Institute of Information Science Academia Sinica
Computation Driven Systems Biology
Abstract:
We present our research activities in Systems Biology that 
use the supercomputer system at Human Genome Center of 
University of Tokyo (75 TFLOPS currently, and 225 TFLOPS from 
January 2011). We developed a series of computational methods 
based on Bayesian network with nonparametric regression and 
state space model combined with dimension reduction 
techniques for computing large gene networks from 
transcriptome data.  These computational methods for 
computing gene networks were applied to drug target pathway 
search and analysis. For a given drug, we took time-course 
gene expression data for the drug responses. We also made a 
set of gene expression data obtained by knock-downs of 
several hundreds of carefully selected genes (one knock-down 
for each microarray measurement). From these data, we 
computed Bayesian networks of 1000 genes by intensively using 
the supercomputer system. We show how we could explore these 
computed networks for analyzing dynamic features of the 
networks and for searching drug target genes and hubs in the 
networks.  The dynamic model based on state space model is 
also used for investigating the systems behaviors responding 
an anti-cancer drug and we predicted differentially 
regulated genes that were proven very powerful to prediction 
of survival in lung cancer.  In parallel, we developed a 
software tool Cell Illustrator (CI) which aims at analyzing 
and simulating complex dynamic causal interactions and 
processes such as metabolic pathways, signal transduction 
cascades, gene regulations. We have been developing an XML 
format Cell System Markup Language CSML 
(http://www.csml.org/) for describing biological systems 
with dynamics and ontology (Cell System Ontology). In 2008 
we released a Java web start software Cell Illustrator Online 
4.0 (CIO 4.0) (http://cionline.hgc.jp/) combined with CSML 
databases including TRANSPATH that has more sophisticated 
GUI functions such as automatic pathway layout algorithms 
using ontology information. Furthermore, we developed a 
supercomputer based computational method for automatic 
parameter estimation of dynamic models by using a technology 
called ¡§data assimilation¡¨ which "blends" simulation 
models and observational data "rationally". This technology 
will be a strong computational strategy with which we can 
estimate personalized models from general biological models 
by using individual measurement data.


Bio:
Satoru Miyano, Ph.D., is a Professor of Human Genome Center, 
Institute of Medical Science, The University of Tokyo. He 
received the B.S., M.S. and Ph.D. all in Mathematics from 
Kyushu University, Japan, in 1977, 1979 and 1984, 
respectively.  Prior to joining the center in 1996, he held 
tenure professor positions at Kyushu University (1979-1984, 
Assistant Professor; 1987-1993, Associate Professor; 
1993-1996, Professor).  He was also an Alexander von 
Humboldt Research Fellow at the University of Paderborn, 
Germany from 1985 to 1987.  He served as Director of Research 
Institute of Information Science at Kyushu University from 
1994 to 1996 and Vice Director of Institute of Medical Science 
at the University of Tokyo from 2000 and 2003 and then from 
2004 to 2006.  He is a former president of Japanese Society 
for Bioinformatics (2003-2004), a past board of director of 
the International Society for Computational Biology 
(2004-2006), and a past (2003-2004) and current (2009-) 

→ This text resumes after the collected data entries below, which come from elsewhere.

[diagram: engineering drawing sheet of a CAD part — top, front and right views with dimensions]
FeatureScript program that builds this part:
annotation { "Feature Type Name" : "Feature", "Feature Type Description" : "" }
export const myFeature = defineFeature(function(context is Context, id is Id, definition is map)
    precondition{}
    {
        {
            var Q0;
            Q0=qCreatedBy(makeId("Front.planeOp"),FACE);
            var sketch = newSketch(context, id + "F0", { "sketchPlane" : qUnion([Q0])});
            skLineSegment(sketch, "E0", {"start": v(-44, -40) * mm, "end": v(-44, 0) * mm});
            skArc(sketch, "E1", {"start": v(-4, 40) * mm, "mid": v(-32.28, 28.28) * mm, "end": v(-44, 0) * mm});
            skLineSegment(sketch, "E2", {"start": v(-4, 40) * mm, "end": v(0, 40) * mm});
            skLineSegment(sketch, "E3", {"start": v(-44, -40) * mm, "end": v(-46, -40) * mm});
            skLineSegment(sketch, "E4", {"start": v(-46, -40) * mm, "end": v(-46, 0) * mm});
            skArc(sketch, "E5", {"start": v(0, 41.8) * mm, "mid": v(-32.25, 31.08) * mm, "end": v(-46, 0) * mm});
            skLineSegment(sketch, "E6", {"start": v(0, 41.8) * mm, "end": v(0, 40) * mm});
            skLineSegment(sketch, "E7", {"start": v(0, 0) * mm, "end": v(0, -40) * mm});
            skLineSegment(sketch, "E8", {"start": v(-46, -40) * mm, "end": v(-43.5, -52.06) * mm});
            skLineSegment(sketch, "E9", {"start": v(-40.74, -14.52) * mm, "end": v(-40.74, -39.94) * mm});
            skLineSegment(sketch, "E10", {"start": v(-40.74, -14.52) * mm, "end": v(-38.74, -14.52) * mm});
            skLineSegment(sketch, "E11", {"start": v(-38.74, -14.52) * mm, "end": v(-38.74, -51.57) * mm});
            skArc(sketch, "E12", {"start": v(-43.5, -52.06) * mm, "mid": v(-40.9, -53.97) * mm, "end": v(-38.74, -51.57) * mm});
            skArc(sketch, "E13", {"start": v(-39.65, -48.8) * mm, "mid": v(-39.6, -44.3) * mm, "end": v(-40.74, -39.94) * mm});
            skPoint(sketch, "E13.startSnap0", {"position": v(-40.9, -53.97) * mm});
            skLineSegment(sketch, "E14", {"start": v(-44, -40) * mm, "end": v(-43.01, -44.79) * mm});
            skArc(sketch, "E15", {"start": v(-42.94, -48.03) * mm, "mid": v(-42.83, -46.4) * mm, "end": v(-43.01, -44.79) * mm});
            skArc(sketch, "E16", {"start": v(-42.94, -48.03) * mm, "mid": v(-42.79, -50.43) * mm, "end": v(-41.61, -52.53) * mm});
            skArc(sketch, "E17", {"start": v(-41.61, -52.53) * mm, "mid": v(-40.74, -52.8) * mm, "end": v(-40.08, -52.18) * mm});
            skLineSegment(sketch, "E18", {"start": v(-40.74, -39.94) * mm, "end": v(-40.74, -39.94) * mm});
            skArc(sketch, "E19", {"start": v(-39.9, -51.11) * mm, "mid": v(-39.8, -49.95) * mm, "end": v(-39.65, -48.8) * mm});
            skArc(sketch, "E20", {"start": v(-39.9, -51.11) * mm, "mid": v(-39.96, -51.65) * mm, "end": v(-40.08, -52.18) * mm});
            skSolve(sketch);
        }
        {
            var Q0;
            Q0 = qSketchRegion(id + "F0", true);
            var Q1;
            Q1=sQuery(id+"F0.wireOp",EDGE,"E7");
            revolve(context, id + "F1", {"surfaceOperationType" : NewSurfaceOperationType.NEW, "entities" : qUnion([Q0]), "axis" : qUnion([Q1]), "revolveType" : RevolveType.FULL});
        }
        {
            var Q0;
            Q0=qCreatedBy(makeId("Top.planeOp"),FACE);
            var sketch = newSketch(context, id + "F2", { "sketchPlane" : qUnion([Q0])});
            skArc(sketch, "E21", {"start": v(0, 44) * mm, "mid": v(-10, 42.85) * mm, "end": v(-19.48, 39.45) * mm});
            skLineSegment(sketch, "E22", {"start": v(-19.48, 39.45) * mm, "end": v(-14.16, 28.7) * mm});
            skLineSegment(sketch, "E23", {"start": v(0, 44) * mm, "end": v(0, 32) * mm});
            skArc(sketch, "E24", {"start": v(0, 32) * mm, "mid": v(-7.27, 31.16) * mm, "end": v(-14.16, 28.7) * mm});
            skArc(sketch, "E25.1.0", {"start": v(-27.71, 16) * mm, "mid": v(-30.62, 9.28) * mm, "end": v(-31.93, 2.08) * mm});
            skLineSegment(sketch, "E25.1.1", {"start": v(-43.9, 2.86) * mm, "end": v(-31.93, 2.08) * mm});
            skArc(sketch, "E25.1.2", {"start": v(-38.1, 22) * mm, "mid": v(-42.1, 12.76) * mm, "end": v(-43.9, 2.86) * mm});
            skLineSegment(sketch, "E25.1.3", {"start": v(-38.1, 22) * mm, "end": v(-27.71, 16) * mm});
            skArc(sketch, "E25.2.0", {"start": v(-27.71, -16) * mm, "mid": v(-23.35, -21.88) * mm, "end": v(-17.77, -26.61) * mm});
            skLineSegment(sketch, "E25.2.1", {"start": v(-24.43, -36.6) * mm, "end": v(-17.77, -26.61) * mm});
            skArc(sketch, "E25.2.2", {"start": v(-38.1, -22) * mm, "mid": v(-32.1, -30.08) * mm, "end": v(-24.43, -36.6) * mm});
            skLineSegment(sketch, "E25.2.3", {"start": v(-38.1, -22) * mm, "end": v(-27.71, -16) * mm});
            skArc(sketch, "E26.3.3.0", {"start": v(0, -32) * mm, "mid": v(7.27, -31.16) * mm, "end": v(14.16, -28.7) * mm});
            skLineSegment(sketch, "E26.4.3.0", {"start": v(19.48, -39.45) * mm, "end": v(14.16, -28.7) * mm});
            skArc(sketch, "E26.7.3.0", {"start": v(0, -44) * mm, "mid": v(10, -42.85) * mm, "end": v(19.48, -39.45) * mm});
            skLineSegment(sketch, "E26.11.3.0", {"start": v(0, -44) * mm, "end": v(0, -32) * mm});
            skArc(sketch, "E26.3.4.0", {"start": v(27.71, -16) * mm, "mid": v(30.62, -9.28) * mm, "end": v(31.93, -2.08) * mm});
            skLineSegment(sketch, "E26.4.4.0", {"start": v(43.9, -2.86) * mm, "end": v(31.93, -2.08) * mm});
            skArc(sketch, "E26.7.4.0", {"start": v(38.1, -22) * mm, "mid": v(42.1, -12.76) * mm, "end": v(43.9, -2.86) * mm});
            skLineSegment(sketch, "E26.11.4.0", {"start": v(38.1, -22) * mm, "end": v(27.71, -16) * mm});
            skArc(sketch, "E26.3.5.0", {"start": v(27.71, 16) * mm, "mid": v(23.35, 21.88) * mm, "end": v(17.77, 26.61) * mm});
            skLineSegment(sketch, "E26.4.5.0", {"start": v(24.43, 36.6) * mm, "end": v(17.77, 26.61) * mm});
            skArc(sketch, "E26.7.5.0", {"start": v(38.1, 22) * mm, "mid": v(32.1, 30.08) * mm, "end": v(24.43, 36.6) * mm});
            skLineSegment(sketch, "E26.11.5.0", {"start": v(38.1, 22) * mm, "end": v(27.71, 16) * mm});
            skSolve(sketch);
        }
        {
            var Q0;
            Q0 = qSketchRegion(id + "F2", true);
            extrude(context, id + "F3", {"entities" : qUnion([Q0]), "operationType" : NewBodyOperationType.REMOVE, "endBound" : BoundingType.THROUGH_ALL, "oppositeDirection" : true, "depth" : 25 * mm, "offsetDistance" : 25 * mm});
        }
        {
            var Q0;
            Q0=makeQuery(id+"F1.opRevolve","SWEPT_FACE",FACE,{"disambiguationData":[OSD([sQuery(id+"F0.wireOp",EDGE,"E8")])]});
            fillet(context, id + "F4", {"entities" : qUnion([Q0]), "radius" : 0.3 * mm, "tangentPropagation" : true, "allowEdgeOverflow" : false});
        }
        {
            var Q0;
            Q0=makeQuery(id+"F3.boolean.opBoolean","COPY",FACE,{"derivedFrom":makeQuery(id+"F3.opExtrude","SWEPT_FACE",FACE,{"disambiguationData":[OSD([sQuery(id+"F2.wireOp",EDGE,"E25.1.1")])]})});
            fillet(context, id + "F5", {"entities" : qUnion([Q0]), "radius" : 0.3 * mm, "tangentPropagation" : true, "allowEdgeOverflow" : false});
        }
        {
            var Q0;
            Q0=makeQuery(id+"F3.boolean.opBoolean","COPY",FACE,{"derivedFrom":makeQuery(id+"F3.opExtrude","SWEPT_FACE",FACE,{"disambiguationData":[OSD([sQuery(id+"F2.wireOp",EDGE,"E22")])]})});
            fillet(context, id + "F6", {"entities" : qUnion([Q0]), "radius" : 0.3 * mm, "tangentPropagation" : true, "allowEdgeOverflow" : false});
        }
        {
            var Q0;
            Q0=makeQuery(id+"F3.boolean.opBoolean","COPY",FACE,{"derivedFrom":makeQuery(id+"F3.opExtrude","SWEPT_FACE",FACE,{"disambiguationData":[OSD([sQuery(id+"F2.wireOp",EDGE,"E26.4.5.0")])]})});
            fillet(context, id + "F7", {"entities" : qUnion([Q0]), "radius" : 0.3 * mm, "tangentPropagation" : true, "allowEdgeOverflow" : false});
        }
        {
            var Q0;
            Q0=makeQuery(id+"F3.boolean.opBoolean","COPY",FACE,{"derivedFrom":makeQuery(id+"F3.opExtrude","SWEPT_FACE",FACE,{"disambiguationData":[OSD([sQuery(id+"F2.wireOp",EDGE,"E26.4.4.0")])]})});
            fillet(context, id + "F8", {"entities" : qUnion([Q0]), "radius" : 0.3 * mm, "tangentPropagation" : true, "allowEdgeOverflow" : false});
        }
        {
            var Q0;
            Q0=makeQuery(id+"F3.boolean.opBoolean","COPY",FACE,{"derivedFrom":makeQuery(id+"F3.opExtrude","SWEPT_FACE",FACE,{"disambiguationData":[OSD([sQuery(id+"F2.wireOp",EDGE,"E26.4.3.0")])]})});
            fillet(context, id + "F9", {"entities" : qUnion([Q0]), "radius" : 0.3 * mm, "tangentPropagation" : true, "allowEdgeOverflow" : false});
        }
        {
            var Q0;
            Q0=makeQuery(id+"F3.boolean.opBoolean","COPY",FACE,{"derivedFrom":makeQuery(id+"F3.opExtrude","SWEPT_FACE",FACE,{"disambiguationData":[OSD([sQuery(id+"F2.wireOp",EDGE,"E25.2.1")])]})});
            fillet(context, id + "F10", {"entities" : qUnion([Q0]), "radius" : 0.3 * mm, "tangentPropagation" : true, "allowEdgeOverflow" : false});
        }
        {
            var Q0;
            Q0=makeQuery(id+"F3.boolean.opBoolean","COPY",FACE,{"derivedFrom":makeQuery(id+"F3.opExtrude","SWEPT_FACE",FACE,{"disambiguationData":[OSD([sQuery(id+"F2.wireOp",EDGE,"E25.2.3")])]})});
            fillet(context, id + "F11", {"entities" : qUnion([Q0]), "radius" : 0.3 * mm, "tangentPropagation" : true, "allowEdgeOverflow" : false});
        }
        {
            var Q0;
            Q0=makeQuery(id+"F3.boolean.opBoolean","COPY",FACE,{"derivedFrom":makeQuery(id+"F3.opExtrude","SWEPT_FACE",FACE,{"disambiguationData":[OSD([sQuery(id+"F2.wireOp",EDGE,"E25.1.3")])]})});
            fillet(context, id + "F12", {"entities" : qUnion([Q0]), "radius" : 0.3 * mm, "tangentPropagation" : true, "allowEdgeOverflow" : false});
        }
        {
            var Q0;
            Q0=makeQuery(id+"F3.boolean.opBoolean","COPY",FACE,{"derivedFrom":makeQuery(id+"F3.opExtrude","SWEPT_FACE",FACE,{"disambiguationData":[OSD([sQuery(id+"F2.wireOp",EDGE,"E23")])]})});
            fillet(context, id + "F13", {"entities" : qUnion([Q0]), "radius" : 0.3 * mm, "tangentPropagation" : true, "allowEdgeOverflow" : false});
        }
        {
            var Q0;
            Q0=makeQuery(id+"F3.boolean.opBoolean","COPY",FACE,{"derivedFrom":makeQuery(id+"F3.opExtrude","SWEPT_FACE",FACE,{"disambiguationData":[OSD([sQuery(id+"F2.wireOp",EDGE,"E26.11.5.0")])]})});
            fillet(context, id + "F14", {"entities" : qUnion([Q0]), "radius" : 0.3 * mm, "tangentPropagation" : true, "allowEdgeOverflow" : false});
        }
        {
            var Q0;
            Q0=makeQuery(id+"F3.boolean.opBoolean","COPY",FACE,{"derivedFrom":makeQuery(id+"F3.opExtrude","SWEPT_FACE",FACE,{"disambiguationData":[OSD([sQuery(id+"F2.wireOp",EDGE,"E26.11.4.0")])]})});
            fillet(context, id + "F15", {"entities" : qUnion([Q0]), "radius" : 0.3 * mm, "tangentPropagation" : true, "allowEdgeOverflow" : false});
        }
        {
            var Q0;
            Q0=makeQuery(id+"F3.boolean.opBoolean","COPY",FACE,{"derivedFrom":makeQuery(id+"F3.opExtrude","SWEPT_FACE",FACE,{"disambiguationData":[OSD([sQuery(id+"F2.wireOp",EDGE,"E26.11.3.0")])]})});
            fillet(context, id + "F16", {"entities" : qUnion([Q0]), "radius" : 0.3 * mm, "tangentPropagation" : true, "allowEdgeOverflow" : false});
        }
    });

president of Association of Asian Society for Bioinformatics 
(2003-2004).
Dr. Miyano is an author of more than one hundred peer-reviewed 
journal and conference articles.  He holds an editorial 
position in ten journals: Bioinformatics (Oxford University 
Press), Journal of Bioinformatics and Computational Biology 
(World Scientific), PLoS Computational Biology, Genome 
Informatics (Editor-in-Chief; Universal Academy Press), 
Lecture Notes in Bioinformatics (Springer-Verlag), IEEE/ACM 
Transactions on Computational Biology and Bioinformatics, 
Theoretical Computer Science (Elsevier), New Generation 
Computing, Annual Review of Intelligent Informatics, and 
Bulletin of Informatics.  He is the recipient of IBM Science 
Award in 1994 and of Sakai Special Award in 1994.
Dr. Miyano's research mission is to create computational 
strategy for systems biology and medicine towards 
translational bioinformatics. His activities are 
characterized by (i) development of a series of computational 
methods for mining gene networks from DNA microarry gene 
expression data and various genome-wide information, (ii) 
development of a software tool Cell Illustrator (CI) 
(http://cionline.hgc.jp/) with which we can model and 
simulate various biological mechanisms and pathways in cells 
by organizing and compiling biological data and knowledge, 
and an XML format Cell System Markup Language (CSML) 
(http://www.csml.org/) for describing biological systems 
with dynamics and Cell System Ontology (CSO), (iii) peta 
flops computing for inferring molecular networks of tens of 
thousands nodes and a new statistical and computational 
method called "data assimilation" that "blends" simulation 
models and observational data rationally.